Not to mention plastics shortages, also driven by winter storm impact in Texas. Kind of a perfect storm here. Under the circumstances, car makers have no choice but to slow or halt some production:
Honda (NYSE:HMC) said today that it would halt production next week at most of its five plants in the US and Canada. It blamed the chip shortages, supply chain issues – such as components hung up on container ships waiting off the coast – and the cold weather that resulted in broken pipes at some of its plants.
…Volkswagen (OTCPK:VLKAF) said this week that it lost production of about 100,000 cars worldwide due to the chip shortage, and that it is sitting a large backlog of unbuilt vehicles due to the chip shortages and the problems caused by the winter storm in Texas.
…On Monday, GM (NYSE:GM) shut down the plant that assembles the Cadillac CT4, Cadillac CT5, and Chevrolet Camaro. In February, it shut three plants in the US, Canada, and Mexico due to the chip shortage. The plant in Mexico will remain shut down through the end of March. The assembly plants in Fairfax, Kansas, and the CAMI plant in Ontario will remain shut down at least till mid-April.
These production cuts hit numerous models, but GM is trying to protect the production of its highly profitable full-size pickup trucks and SUVs, and those plants continue operating.
Ford (NYSE:F) has by now shut down or cut production at half a dozen assembly plants. In early February, it said that it would cut production of its F-150 pickup truck, the bestselling vehicle in North America. This is an immensely profitable product for Ford. It cut production by eliminating entire shifts.
Tesla (NASDAQ:TSLA) reportedly halted production of its Model 3 in February and early March for two weeks at its Fremont plant in California.

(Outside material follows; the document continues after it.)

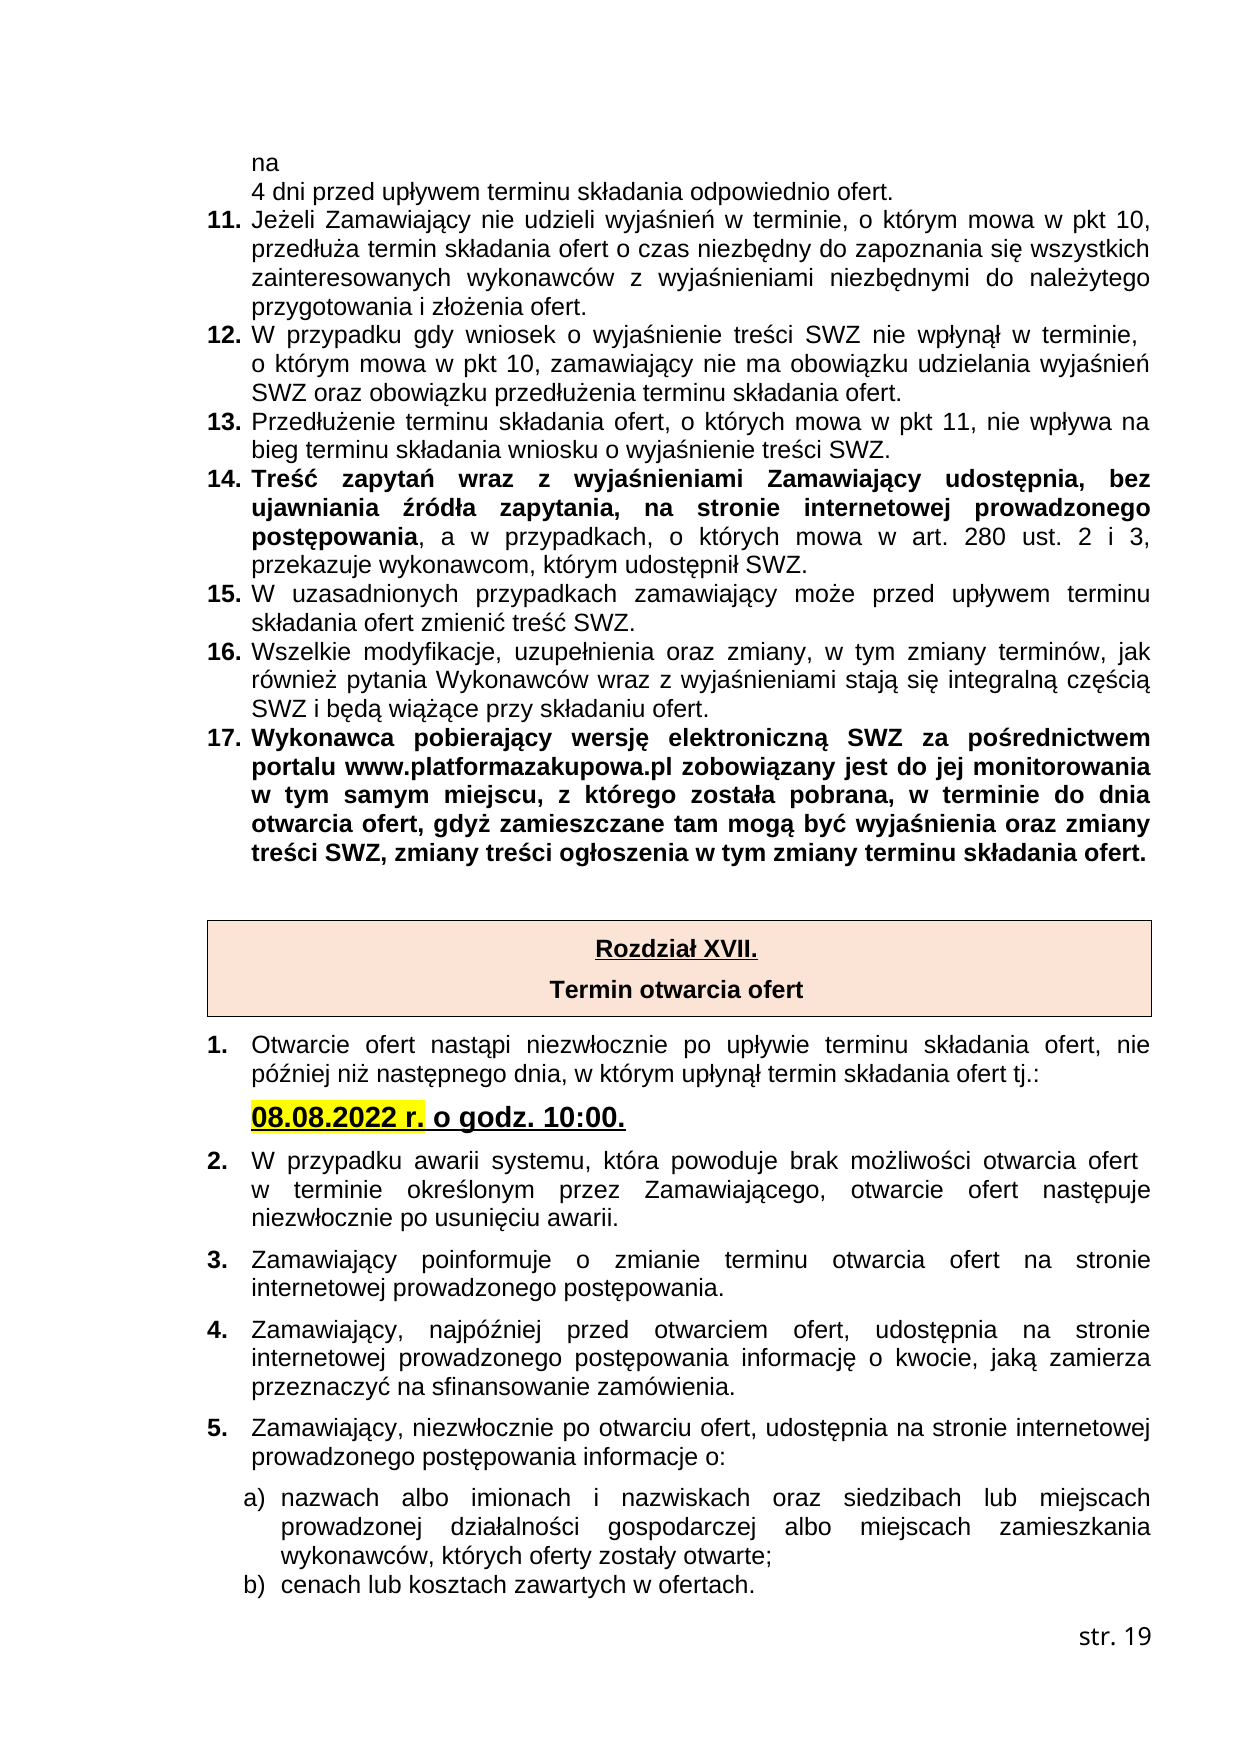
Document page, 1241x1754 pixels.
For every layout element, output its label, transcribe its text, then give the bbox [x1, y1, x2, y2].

…This is happening amid hot demand for semiconductors in China where consumers, now largely barred from spending money on overseas travels, are, like Americans, splurging on durable goods, including cars. And this comes on top of efforts by Chinese companies to stockpile semiconductors in the era of trade restrictions.
Naturally, auto companies have tried to spare their most profitable lines from shutdowns. The fact that Ford has now had to cut production of its profitable F-150 line shows how deeply the chip shortage is biting.
Lost production worldwide is estimated at over 680,000 vehicles so far, with the prospect of a total 1 million to 1.3 million vehicles not produced in 2021 because of the chip shortages. Toyota managed to stockpile enough chips ahead of time to suffer only minimal impact, but GM projects a hit of $1.5 to 2 billion to its free cash flow. Ford expects the situation will lower its earnings by somewhere between $1 billion and $2.5 billion for the year. Ouch.
And now we come to the finances of you, the consumer. According to Your Auto Advocate:
From Black Book, “We are hearing more each week in the market about reduced inventory in the pipeline for Q1.With new car manufacturing facing supply chain struggles due to the microchip shortage, as well as a possible additional round of stimulus, the expectation is that pricing will remain strong throughout Q1 and into Q2.”
Other data from Black Book shows a recent increase in wholesale used car prices. As a result of limited new car supply we are seeing used car prices increase as well.
The bottom line: if you are planning to get a car (new or used), I suggest you act now, or else wait a year. Between the shortages and the stimulus money, prices are likely to keep rising for the next six months or so. Remember, you (maybe) read it here first.
Oh, and some macroeconomics: this is the sort of temporary inflation that the Fed expects for 2021, caused more by supply chain glitches than by long-lasting overheated demand. This is why the Fed is not planning to tighten, even if inflation starts running above 2% for a few months. Or so they say.